I'm exaggerating a bit, but I guess you know what I wanted to say.
I know that we have to make (hopefully democratic) compromises with others and although I'm not very fond of my work I'm also against pure parasitism (in my previous post I mentioned the minimum of social responsibility).
Sorry, for digressing from the thread's question...
Volya
11-05-2012, 03:11 PM
Why does one need something to live for? Life is beautiful on its own without reason.
caddy_caddy
12-02-2012, 06:16 AM
Hi Haribol,
Unfortunately, my dear friend
"The only reason for living is to stay dead for a long time --Faulkner"
STX360
12-05-2012, 04:28 PM
life is not something that begins or ends. its just shallow understanding if we think that it starts with our birth and ends with death.
its in fact something like a current. it goes on, taking different forms and meanings, but even death is nothing but a change of form and and attempt to go on living. it's not about fantasies like afterlife and heaven and such delusions. its simply the fact that being human is one form of life, while being a mass of rotting meat is also another form of being. its always going on.
Ser Nevarc
12-11-2012, 09:29 PM
Love (and its prinicple avatar ART)
Raaksha
12-13-2012, 04:05 PM
Life just happened, it's not like I chose it, so why would I have a genuine reason for it? But Donne's ideas are beautiful in the sense that concocting such a 'reason' for life for oneself is more conducive in terms of human progress on earth.
Personally, why do I live? I'd say because I'm not dead yet. I don't have a deathwish and I do enjoy life, but then I don't fear or shrink from death either.

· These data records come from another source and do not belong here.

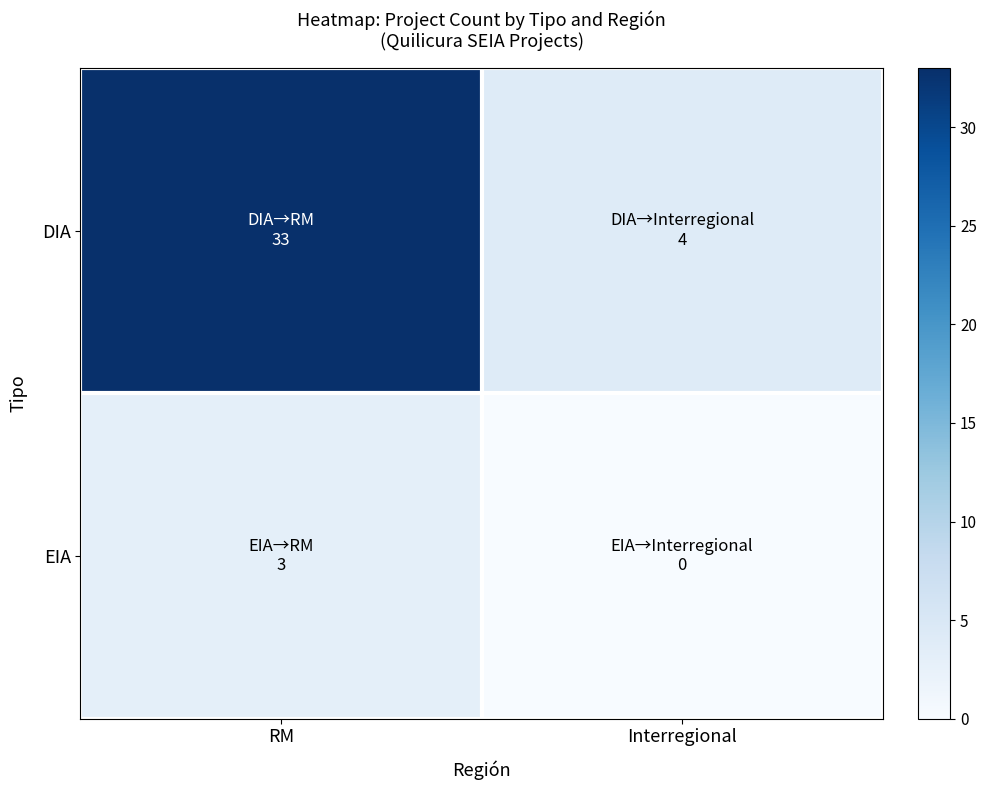

What is the maximum value shown in the chart?

33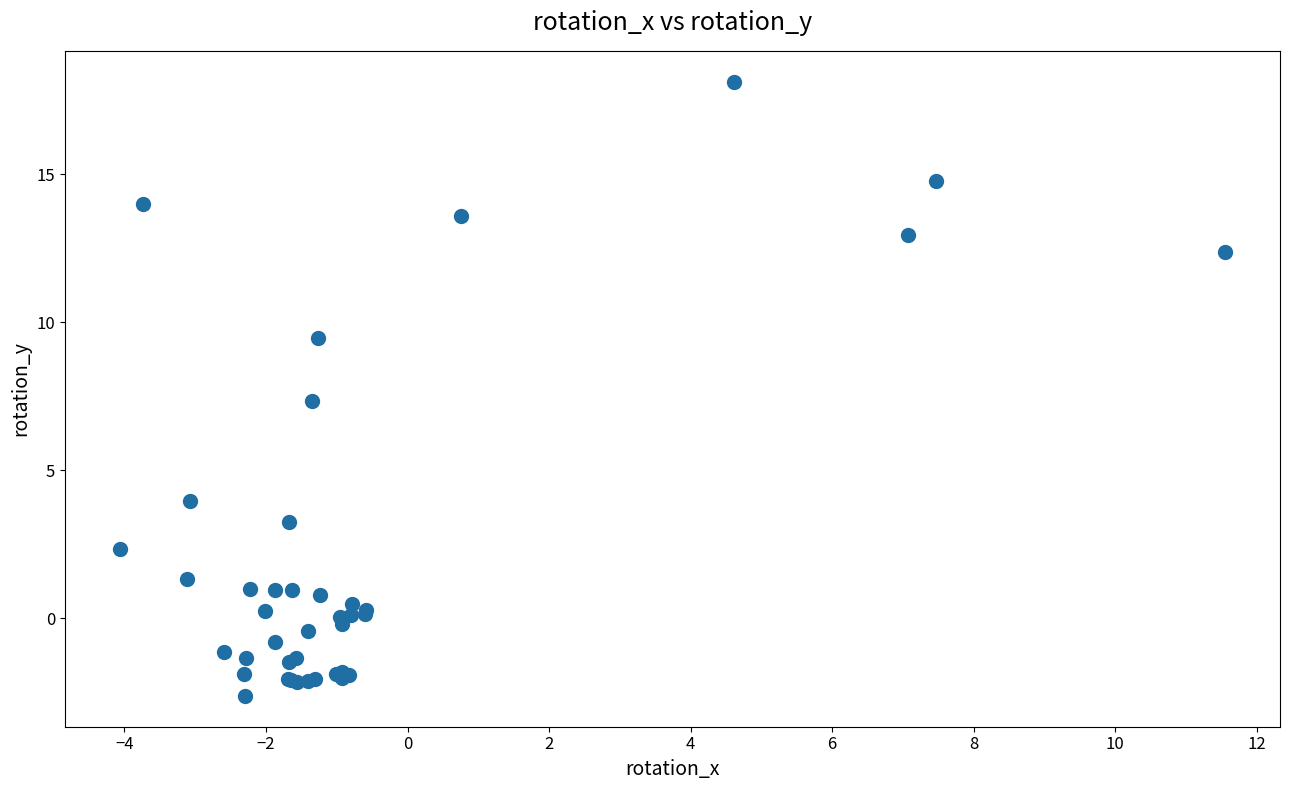

What Y value in the scatter plot is closest to 7?

7.3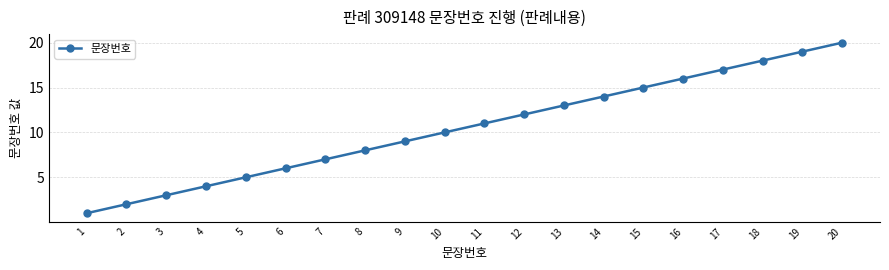

What is the value of the 4th point from the left?

4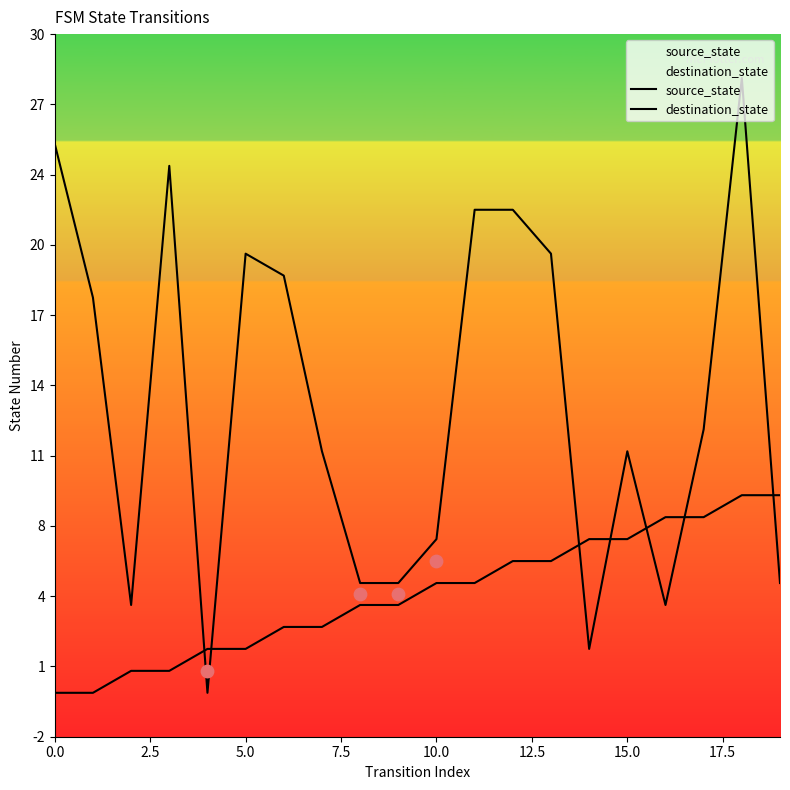

Which series has the largest Y range (max minus min)?

destination_state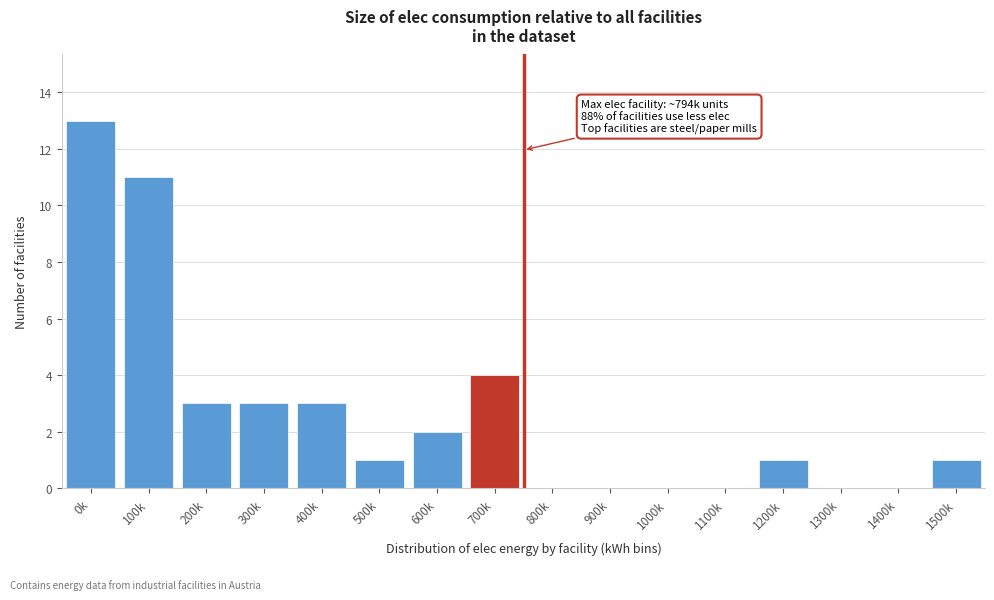

Reading left to right, transcribe all the data shown in this chart.

0k=13	100k=11	200k=3	300k=3	400k=3	500k=1	600k=2	700k=4	800k=0	900k=0	1000k=0	1100k=0	1200k=1	1300k=0	1400k=0	1500k=1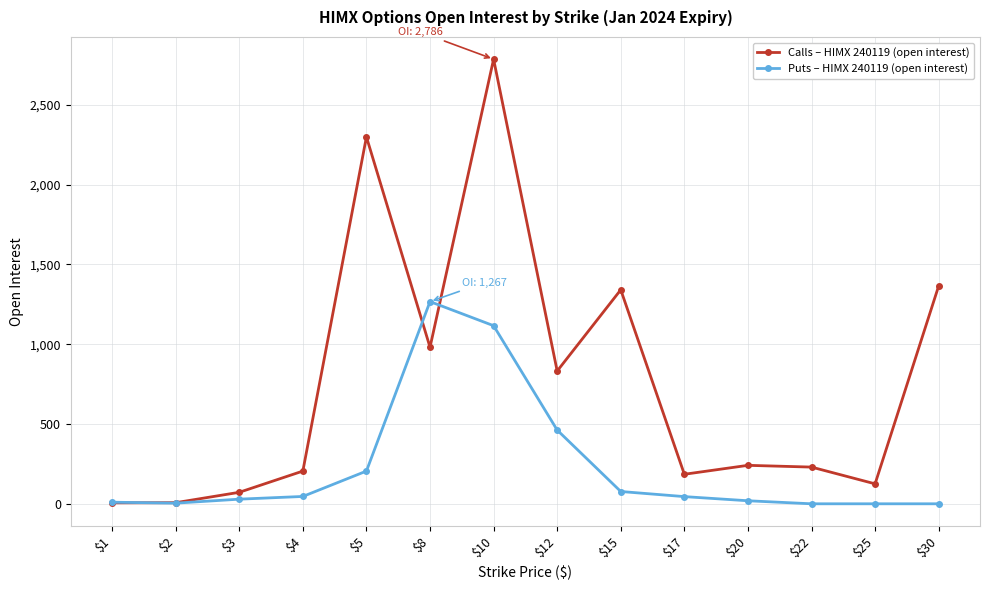

How many lines are shown in the chart?

2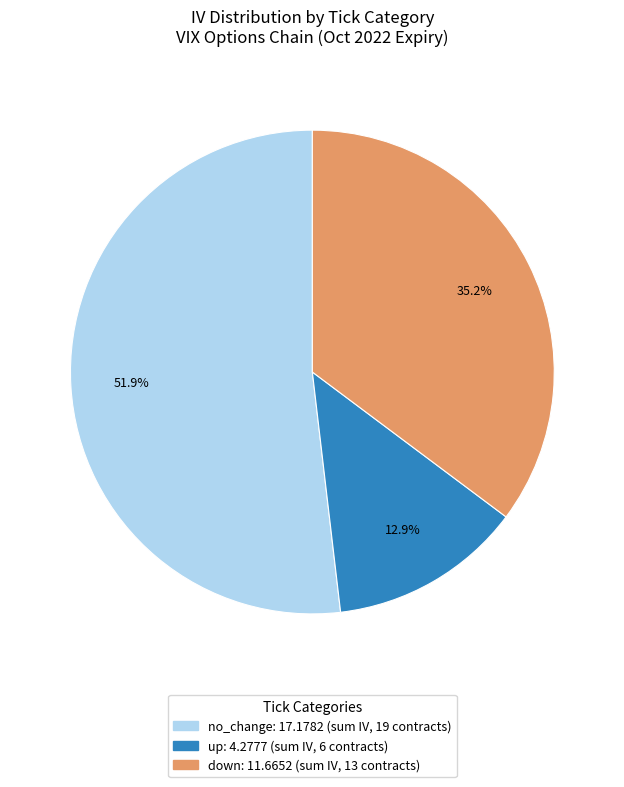

Does any single category account for the majority?

Yes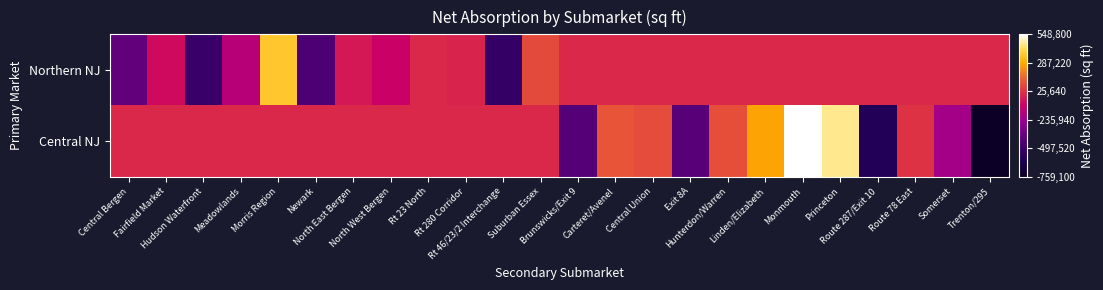

What is the total value across all series at Carteret/Avenel?

110300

I don't mean to digress (brace yourself for the irrelevant), but this just reminded me of an interesting topic for discussion - the modern human's fear of mortality. We cherish life so much that we have such a gripping aversion towards death - a fear that Gandhi claimed was absent in our ancestors as he felt they didn't cling onto life the way we do.
"Though we are eaten up of lice and worms,
And though continually we bear about us
A rotten and dead body, we delight
To hide it in rich tissue; all our fear,
Nay all our terror, is, lest our physician
Should put us in the ground, to be made sweet."